At this writing the Tom Watsons and I are holding the fort in this difficult field. We have three children's groups meeting during the week (Wednesday and Sunday services are extra). A Ladies' Bible Class meets once a week in my apartment. The youth meetings, partly for fun and partly for Bible discussions, meet three times each week (Thursday, Friday and Saturday) for two and one half hours at a time. Guest speakers are invited to address the youth once a week. One night when “old fighter” Bob Hare addressed the group he asked the young people how many believed in God. We were appalled (since all are R.C. church-goers) because less than half have any faith whatsoever. Bob told them that he found far better faith in Russia than here. So the challenge is great in front of the Iron Curtain, as well as behind it!

Whenever time permits, I am working out a series of teachers' manuals for Bible teaching for children. While doing these, I take into consideration not only the historical, spiritual and educational backgrounds of the children but also that of the teacher. Many adults with whom I have come in contact know as good as nothing about the Bible because of their upbringing.

We are looking forward to a lovely group of Christian young people from Paris, and their song leader Don Daugherty, to be with us during Easter break. This chorus will sing every night in an auditorium which we will rent, the main purpose of which will be to have a successful meeting with the young people that we have learned to know through our program here. Ours is an interesting and rewarding work indeed. There is always something going on or in the planning that involves all of our faculties - mental, physical, and spiritual.

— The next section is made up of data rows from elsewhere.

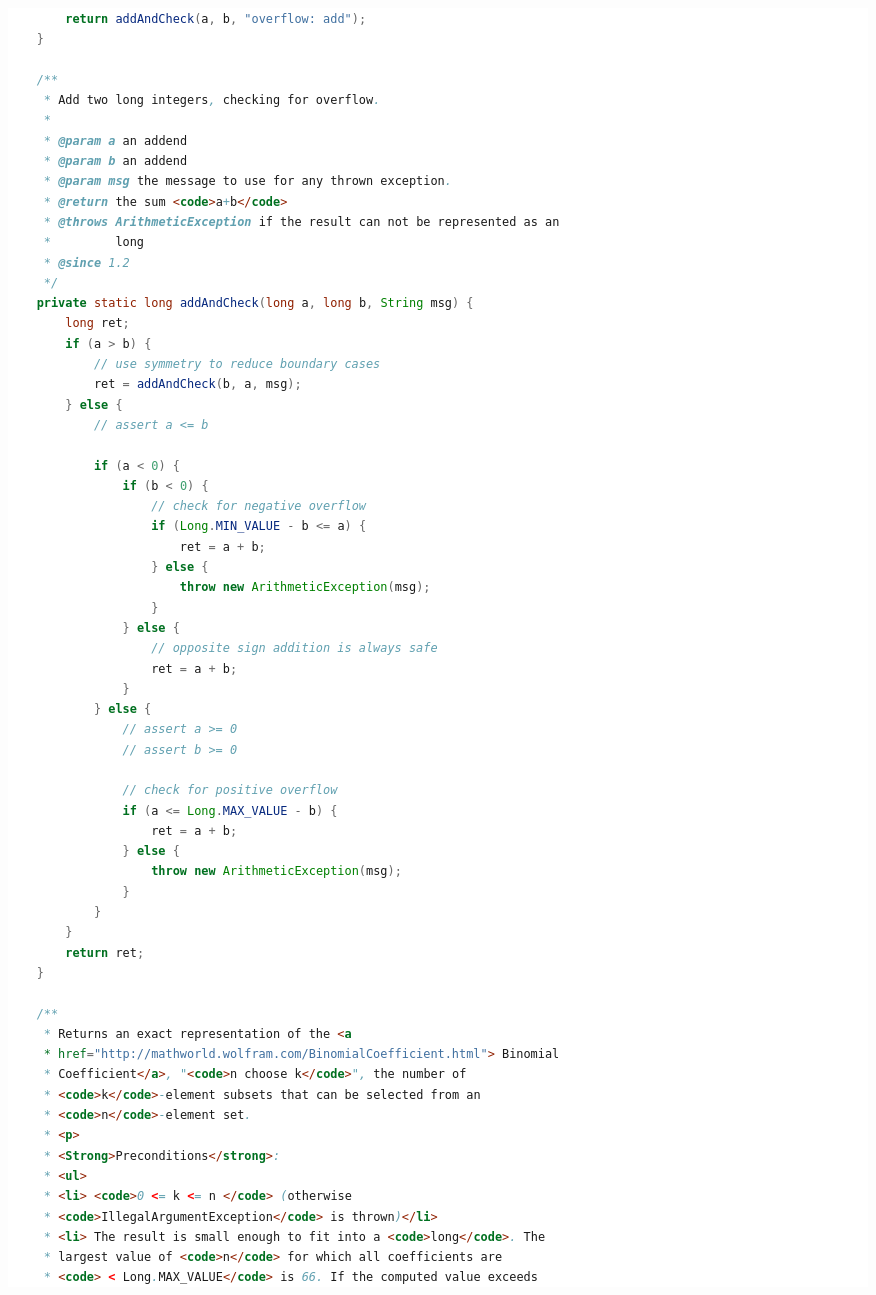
 ```java
        return addAndCheck(a, b, "overflow: add");
    }

    /**
     * Add two long integers, checking for overflow.
     *
     * @param a an addend
     * @param b an addend
     * @param msg the message to use for any thrown exception.
     * @return the sum <code>a+b</code>
     * @throws ArithmeticException if the result can not be represented as an
     *         long
     * @since 1.2
     */
    private static long addAndCheck(long a, long b, String msg) {
        long ret;
        if (a > b) {
            // use symmetry to reduce boundary cases
            ret = addAndCheck(b, a, msg);
        } else {
            // assert a <= b

            if (a < 0) {
                if (b < 0) {
                    // check for negative overflow
                    if (Long.MIN_VALUE - b <= a) {
                        ret = a + b;
                    } else {
                        throw new ArithmeticException(msg);
                    }
                } else {
                    // opposite sign addition is always safe
                    ret = a + b;
                }
            } else {
                // assert a >= 0
                // assert b >= 0

                // check for positive overflow
                if (a <= Long.MAX_VALUE - b) {
                    ret = a + b;
                } else {
                    throw new ArithmeticException(msg);
                }
            }
        }
        return ret;
    }

    /**
     * Returns an exact representation of the <a
     * href="http://mathworld.wolfram.com/BinomialCoefficient.html"> Binomial
     * Coefficient</a>, "<code>n choose k</code>", the number of
     * <code>k</code>-element subsets that can be selected from an
     * <code>n</code>-element set.
     * <p>
     * <Strong>Preconditions</strong>:
     * <ul>
     * <li> <code>0 <= k <= n </code> (otherwise
     * <code>IllegalArgumentException</code> is thrown)</li>
     * <li> The result is small enough to fit into a <code>long</code>. The
     * largest value of <code>n</code> for which all coefficients are
     * <code> < Long.MAX_VALUE</code> is 66. If the computed value exceeds
```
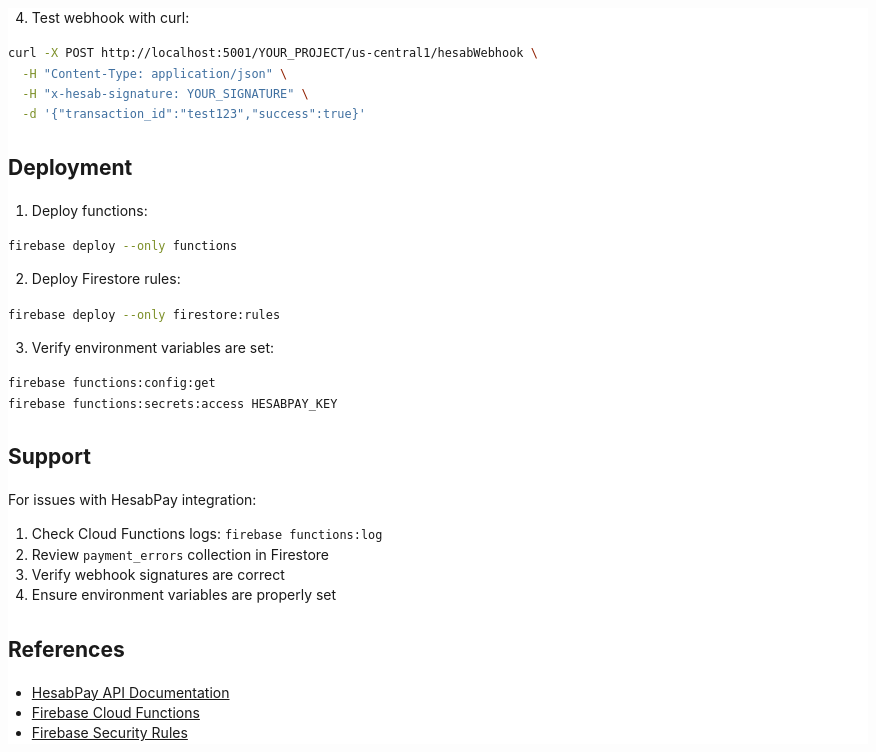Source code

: 4. Test webhook with curl:
```bash
curl -X POST http://localhost:5001/YOUR_PROJECT/us-central1/hesabWebhook \
  -H "Content-Type: application/json" \
  -H "x-hesab-signature: YOUR_SIGNATURE" \
  -d '{"transaction_id":"test123","success":true}'
```

## Deployment

1. Deploy functions:
```bash
firebase deploy --only functions
```

2. Deploy Firestore rules:
```bash
firebase deploy --only firestore:rules
```

3. Verify environment variables are set:
```bash
firebase functions:config:get
firebase functions:secrets:access HESABPAY_KEY
```

## Support

For issues with HesabPay integration:
1. Check Cloud Functions logs: `firebase functions:log`
2. Review `payment_errors` collection in Firestore
3. Verify webhook signatures are correct
4. Ensure environment variables are properly set

## References

- [HesabPay API Documentation](https://hesab.com/docs)
- [Firebase Cloud Functions](https://firebase.google.com/docs/functions)
- [Firebase Security Rules](https://firebase.google.com/docs/firestore/security/get-started)
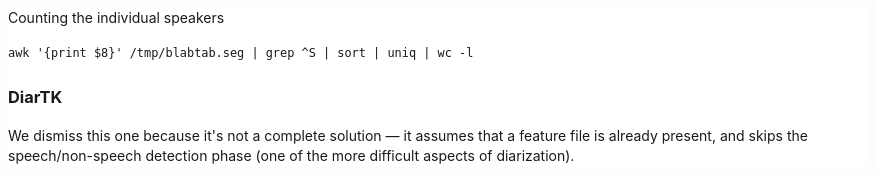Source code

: Counting the individual speakers

```
awk '{print $8}' /tmp/blabtab.seg | grep ^S | sort | uniq | wc -l
```

### DiarTK

We dismiss this one because it's not a complete solution — it assumes that a
feature file is already present, and skips the speech/non-speech detection phase
(one of the more difficult aspects of diarization).
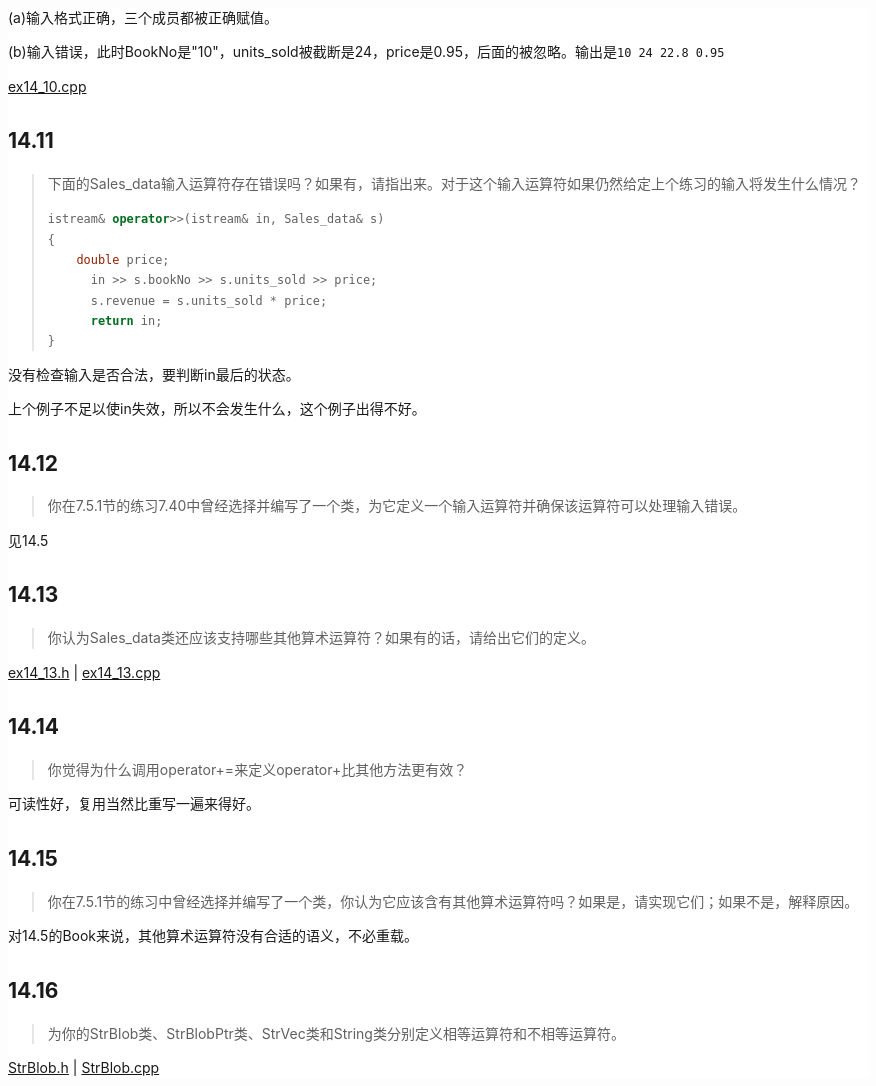 (a)输入格式正确，三个成员都被正确赋值。

(b)输入错误，此时BookNo是"10"，units_sold被截断是24，price是0.95，后面的被忽略。输出是`10 24 22.8 0.95`

[ex14_10.cpp](ex14_10.cpp)

## 14.11

> 下面的Sales_data输入运算符存在错误吗？如果有，请指出来。对于这个输入运算符如果仍然给定上个练习的输入将发生什么情况？
>
> ```cpp
> istream& operator>>(istream& in, Sales_data& s)
> {
>     double price;
>   	in >> s.bookNo >> s.units_sold >> price;
>   	s.revenue = s.units_sold * price;
>   	return in;
> }
> ```



没有检查输入是否合法，要判断in最后的状态。

上个例子不足以使in失效，所以不会发生什么，这个例子出得不好。

## 14.12

> 你在7.5.1节的练习7.40中曾经选择并编写了一个类，为它定义一个输入运算符并确保该运算符可以处理输入错误。

见14.5

## 14.13

> 你认为Sales_data类还应该支持哪些其他算术运算符？如果有的话，请给出它们的定义。

[ex14_13.h](ex14_13.h) | [ex14_13.cpp](ex14_13.cpp)

## 14.14

> 你觉得为什么调用operator+=来定义operator+比其他方法更有效？

可读性好，复用当然比重写一遍来得好。

## 14.15

> 你在7.5.1节的练习中曾经选择并编写了一个类，你认为它应该含有其他算术运算符吗？如果是，请实现它们；如果不是，解释原因。

对14.5的Book来说，其他算术运算符没有合适的语义，不必重载。

## 14.16

> 为你的StrBlob类、StrBlobPtr类、StrVec类和String类分别定义相等运算符和不相等运算符。

[StrBlob.h](StrBlob.h) | [StrBlob.cpp](StrBlob.cpp)
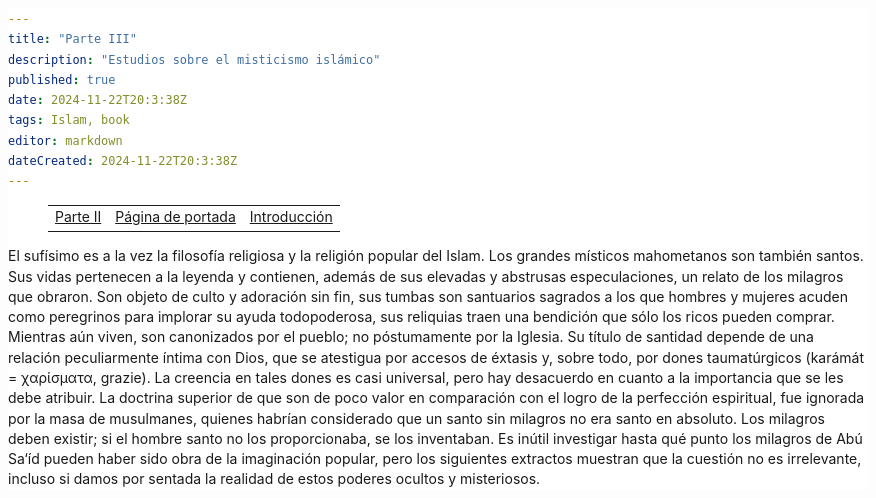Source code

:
 ```yaml
---
title: "Parte III"
description: "Estudios sobre el misticismo islámico"
published: true
date: 2024-11-22T20:3:38Z
tags: Islam, book
editor: markdown
dateCreated: 2024-11-22T20:3:38Z
---
```


<figure class="table chapter-navigator">
  <table>
    <tbody>
      <tr>
        <td>
        <a href="/es/book/Islam/Studies_in_Islamic_Mysticism/1_2">
          <span class="mdi mdi-arrow-left-drop-circle"></span><span class="pl-2">Parte II</span>
        </a>
        </td>
        <td>
        <a href="/es/book/Islam/Studies_in_Islamic_Mysticism">
          <span class="mdi mdi-book-open-variant"></span><span class="pl-2">Página de portada</span>
        </a>
        </td>
        <td>
        <a href="/es/book/Islam/Studies_in_Islamic_Mysticism/2_Introduction">
          <span class="pr-2">Introducción</span><span class="mdi mdi-arrow-right-drop-circle"></span>
        </a>
        </td>
      </tr>
    </tbody>
  </table>
</figure>

El sufísimo es a la vez la filosofía religiosa y la religión popular del Islam. Los grandes místicos mahometanos son también santos. Sus vidas pertenecen a la leyenda y contienen, además de sus elevadas y abstrusas especulaciones, un relato de los milagros que obraron. Son objeto de culto y adoración sin fin, sus tumbas son santuarios sagrados a los que hombres y mujeres acuden como peregrinos para implorar su ayuda todopoderosa, sus reliquias traen una bendición que sólo los ricos pueden comprar. Mientras aún viven, son canonizados por el pueblo; no póstumamente por la Iglesia. Su título de santidad depende de una relación peculiarmente íntima con Dios, que se atestigua por accesos de éxtasis y, sobre todo, por dones taumatúrgicos (karámát = χαρίσματα, grazie). La creencia en tales dones es casi universal, pero hay desacuerdo en cuanto a la importancia que se les debe atribuir. La doctrina superior de que son de poco valor en comparación con el logro de la perfección espiritual, fue ignorada por la masa de musulmanes, quienes habrían considerado que un santo sin milagros no era santo en absoluto. Los milagros deben existir; si el hombre santo no los proporcionaba, se los inventaban. Es inútil investigar hasta qué punto los milagros de Abú Sa‘íd pueden haber sido obra de la imaginación popular, pero los siguientes extractos muestran que la cuestión no es irrelevante, incluso si damos por sentada la realidad de estos poderes ocultos y misteriosos.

After I had finished writing, I remembered “Sonja.” This was a girl of seventeen I took in as a protégé in 1965 and kept till close to the end of 1967. She was a girl whose parents were divorced and re-married - and neither had a place for Sonja in their hearts. I met Sonja at her father's, where she had been coaxed by his promises to provide for her, against the decision of the judge who granted the divorce. After a few months of her stay in Berlin she and her step-mother (twelve years older than Sonja) had a falling-out. So I took her in and was her “Tante Mutti” (as she called me then) until she married a fine Christian boy in the American Air Force - now a custom's officer in New Mexico. While she was with me she learned to know the truth and became a Christian. It was at my place that she became acquainted with other Christian young people, and especially Larry. Today she is the mother of two darling little girls and writes to me as “Tante Omi,” (Aunty Grandma). She and Larry are planning to visit me this year - a treat which I can hardly wait for. This story belongs to my Berlin favorites!

When I look back upon the time that I have spent in Europe it seems but a day. The five years I had planned on staying have been multiplied by four. By May 27th of this year (1973) I will have completed twenty-one years on the east side of the broad Atlantic. The Lord has been good to me. He has answered my many prayers and richly blessed my meager efforts. He has guided me to the realization of many a childhood dream and adult aspiration. His hand has led me gently up the river of life, regardless of the rocks and shoals that tried to bar the way. May He yet grant me health and wisdom to continue to tell the wondrous story of Jesus and His love.

It is my sincerest wish that many a young person reading this will be inspired to devote the best of his years and his talents in the service of the great Master and thereby lay up treasures in Heaven where decay is not known. May he, like the prophet of old, stretch out his hand to the pleading Saviour, saying: “Lord, here am I, send me!”